Page-level text extractions:
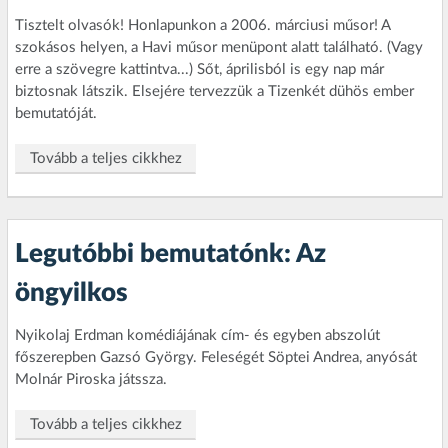
Tisztelt olvasók! Honlapunkon a 2006. márciusi műsor! A
szokásos helyen, a Havi műsor menüpont alatt található. (Vagy
erre a szövegre kattintva...) Sőt, áprilisból is egy nap már
biztosnak látszik. Elsejére tervezzük a Tizenkét dühös ember
bemutatóját.
Tovább a teljes cikkhez
Legutóbbi bemutatónk: Az
öngyilkos
Nyikolaj Erdman komédiájának cím- és egyben abszolút
főszerepben Gazsó György. Feleségét Söptei Andrea, anyósát
Molnár Piroska játssza.
Tovább a teljes cikkhez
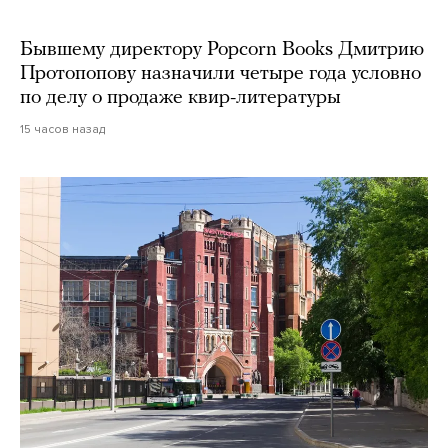
Бывшему директору Popcorn Books Дмитрию
Протопопову назначили четыре года условно
по делу о продаже квир-литературы
15 часов назад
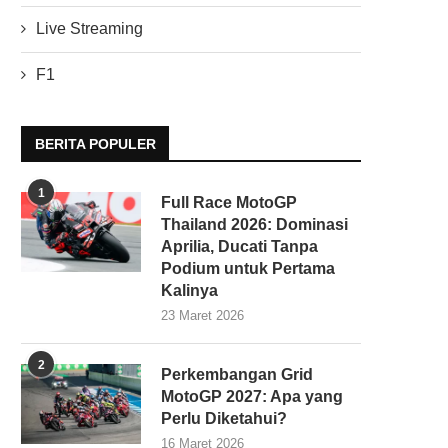
Live Streaming
F1
BERITA POPULER
1
Full Race MotoGP
Thailand 2026: Dominasi
Aprilia, Ducati Tanpa
Podium untuk Pertama
Kalinya
23 Maret 2026
2
Perkembangan Grid
MotoGP 2027: Apa yang
Perlu Diketahui?
16 Maret 2026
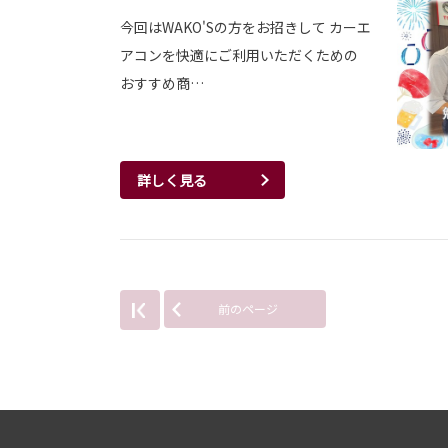
今回はWAKO'Sの方をお招きして カーエ
アコンを快適にご利用いただくための
おすすめ商…
詳しく見る
前のページ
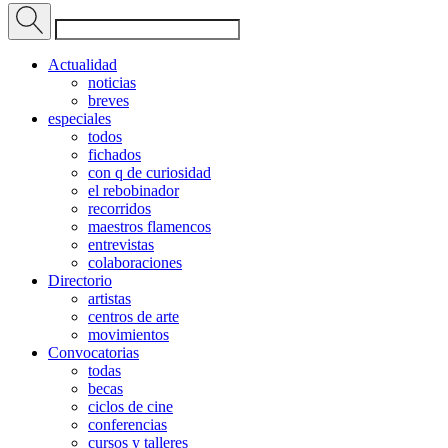
Actualidad
noticias
breves
especiales
todos
fichados
con q de curiosidad
el rebobinador
recorridos
maestros flamencos
entrevistas
colaboraciones
Directorio
artistas
centros de arte
movimientos
Convocatorias
todas
becas
ciclos de cine
conferencias
cursos y talleres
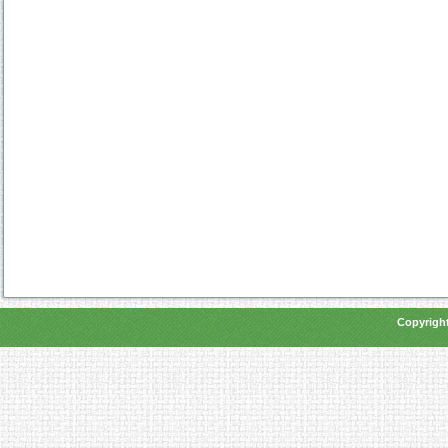
Copyright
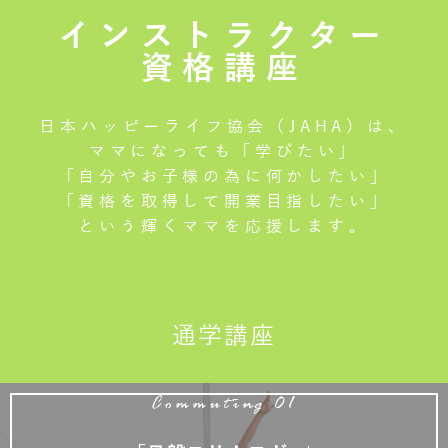
インストラクター
資格講座
日本ハッピーライフ協会（JAHA）は、
ママになっても「学びたい」
「自分やお子様の為に何かしたい」
「資格を取得して開業目指したい」
という輝くママを応援します。
通学講座
Commuting 01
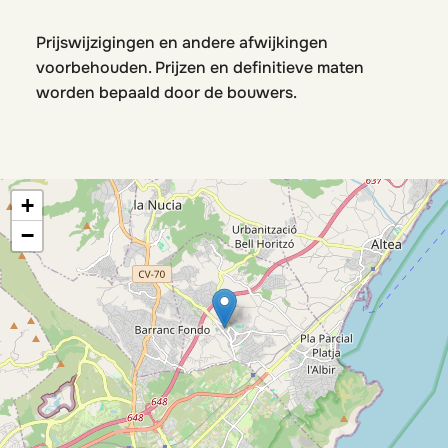
Prijswijzigingen en andere afwijkingen
voorbehouden. Prijzen en definitieve maten
worden bepaald door de bouwers.
+
−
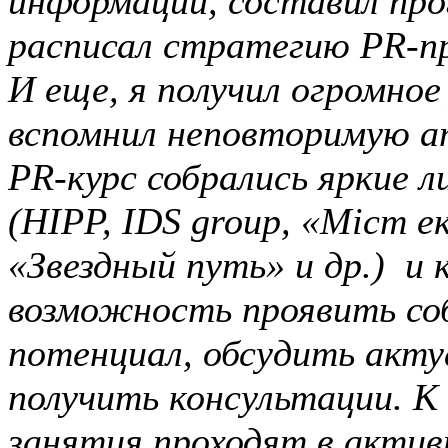
информации, составил про
расписал стратегию PR-п
И еще, я получил огромное
вспомнил неповторимую а
PR
-курс собрались яркие 
(HIPP, IDS group, «
Міст е
«Звездный путь» и др.) и
возможность проявить со
потенциал, обсудить акту
получить консультации. К
занятия проходят
в актив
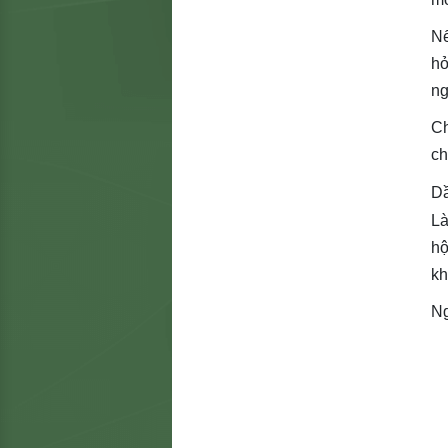
Nế
hỏ
ng
Ch
ch
Dầ
Là
hộ
kh
Ng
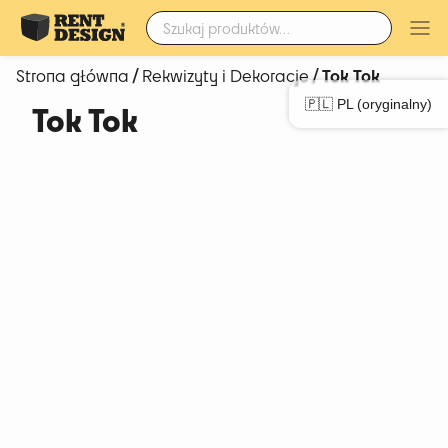
Szukaj:
/
/ Tok Tok
Strona główna
Rekwizyty i Dekoracje
🇵🇱 PL (oryginalny)
Tok Tok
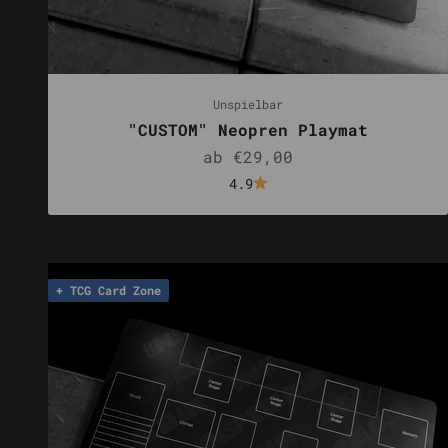
Unspielbar
"CUSTOM" Neopren Playmat
Angebot
ab €29,00
4.9
+ TCG Card Zone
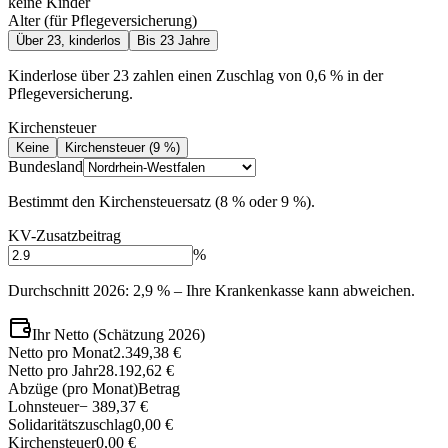
keine Kinder
Alter (für Pflegeversicherung)
Über 23, kinderlos
Bis 23 Jahre
Kinderlose über 23 zahlen einen Zuschlag von 0,6 % in der
Pflegeversicherung.
Kirchensteuer
Keine
Kirchensteuer (9 %)
Bundesland
Bestimmt den Kirchensteuersatz (8 % oder 9 %).
KV-Zusatzbeitrag
%
Durchschnitt 2026: 2,9 % – Ihre Krankenkasse kann abweichen.
Ihr Netto (Schätzung 2026)
Netto pro Monat
2.349,38 €
Netto pro Jahr
28.192,62 €
Abzüge (pro Monat)
Betrag
Lohnsteuer
− 389,37 €
Solidaritätszuschlag
0,00 €
Kirchensteuer
0,00 €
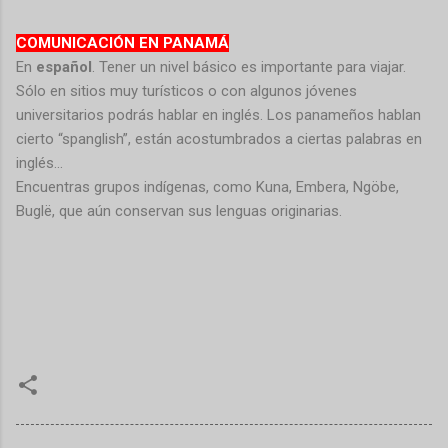
COMUNICACIÓN EN PANAMÁ
En
español
. Tener un nivel básico es importante para viajar.
Sólo en sitios muy turísticos o con algunos jóvenes
universitarios podrás hablar en inglés. Los panameños hablan
cierto “spanglish”, están acostumbrados a ciertas palabras en
inglés…
Encuentras grupos indígenas, como Kuna, Embera, Ngöbe,
Buglë, que aún conservan sus lenguas originarias.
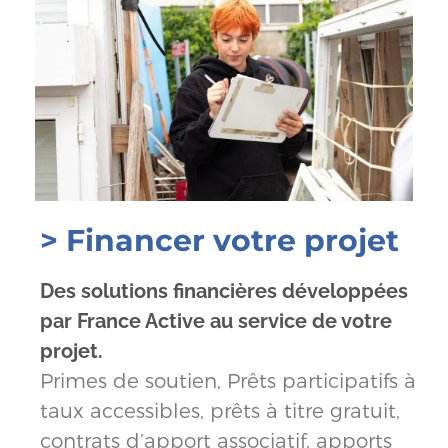
> Financer votre projet
Des solutions financières développées
par France Active au service de votre
projet.
Primes de soutien, Prêts participatifs à
taux accessibles, prêts à titre gratuit,
contrats d’apport associatif, apports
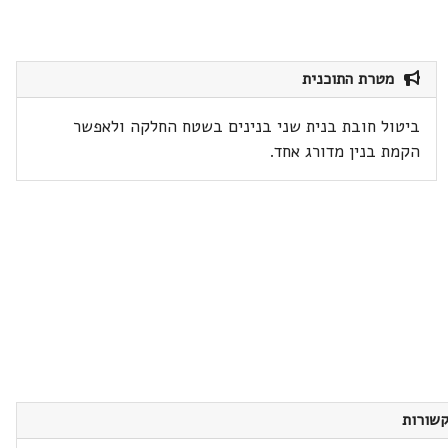
מטרת התוכנית
ביטול חובת בנית שני בנינים בשטח החלקה ולאפשר
הקמת בנין מדורג אחד.
שורות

● Activity: Search the entries above for the word "inglés" and copy each line where it appears.

● Result:
universitarios podrás hablar en inglés. Los panameños hablan
inglés…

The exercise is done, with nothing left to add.